WHAT IS EXPECTED: Each line below should be copied exactly as it stands.

SUPPLIED RECORDS:
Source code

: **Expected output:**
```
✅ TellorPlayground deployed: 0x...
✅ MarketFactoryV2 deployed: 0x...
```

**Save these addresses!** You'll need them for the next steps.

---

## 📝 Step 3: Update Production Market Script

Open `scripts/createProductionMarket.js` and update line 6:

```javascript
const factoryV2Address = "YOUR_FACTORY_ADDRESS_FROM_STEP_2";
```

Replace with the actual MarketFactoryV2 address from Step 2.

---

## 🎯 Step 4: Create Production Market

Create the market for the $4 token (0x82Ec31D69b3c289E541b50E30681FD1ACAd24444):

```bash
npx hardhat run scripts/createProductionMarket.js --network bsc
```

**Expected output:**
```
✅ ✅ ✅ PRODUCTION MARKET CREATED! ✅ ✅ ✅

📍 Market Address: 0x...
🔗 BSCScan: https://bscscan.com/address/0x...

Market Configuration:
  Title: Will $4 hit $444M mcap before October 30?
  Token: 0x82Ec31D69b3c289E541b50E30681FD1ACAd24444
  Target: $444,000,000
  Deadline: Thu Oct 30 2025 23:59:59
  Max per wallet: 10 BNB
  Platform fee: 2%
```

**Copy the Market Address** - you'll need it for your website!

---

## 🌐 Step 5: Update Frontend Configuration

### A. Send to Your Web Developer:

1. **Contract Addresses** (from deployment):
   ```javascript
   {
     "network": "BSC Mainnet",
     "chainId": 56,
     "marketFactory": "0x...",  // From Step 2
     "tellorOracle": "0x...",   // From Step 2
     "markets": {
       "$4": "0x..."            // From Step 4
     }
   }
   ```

ANSWER:
Source code

: **Expected output:**
```
✅ TellorPlayground deployed: 0x...
✅ MarketFactoryV2 deployed: 0x...
```

**Save these addresses!** You'll need them for the next steps.

---

## 📝 Step 3: Update Production Market Script

Open `scripts/createProductionMarket.js` and update line 6:

```javascript
const factoryV2Address = "YOUR_FACTORY_ADDRESS_FROM_STEP_2";
```

Replace with the actual MarketFactoryV2 address from Step 2.

---

## 🎯 Step 4: Create Production Market

Create the market for the $4 token (0x82Ec31D69b3c289E541b50E30681FD1ACAd24444):

```bash
npx hardhat run scripts/createProductionMarket.js --network bsc
```

**Expected output:**
```
✅ ✅ ✅ PRODUCTION MARKET CREATED! ✅ ✅ ✅

📍 Market Address: 0x...
🔗 BSCScan: https://bscscan.com/address/0x...

Market Configuration:
  Title: Will $4 hit $444M mcap before October 30?
  Token: 0x82Ec31D69b3c289E541b50E30681FD1ACAd24444
  Target: $444,000,000
  Deadline: Thu Oct 30 2025 23:59:59
  Max per wallet: 10 BNB
  Platform fee: 2%
```

**Copy the Market Address** - you'll need it for your website!

---

## 🌐 Step 5: Update Frontend Configuration

### A. Send to Your Web Developer:

1. **Contract Addresses** (from deployment):
   ```javascript
   {
     "network": "BSC Mainnet",
     "chainId": 56,
     "marketFactory": "0x...",  // From Step 2
     "tellorOracle": "0x...",   // From Step 2
     "markets": {
       "$4": "0x..."            // From Step 4
     }
   }
   ```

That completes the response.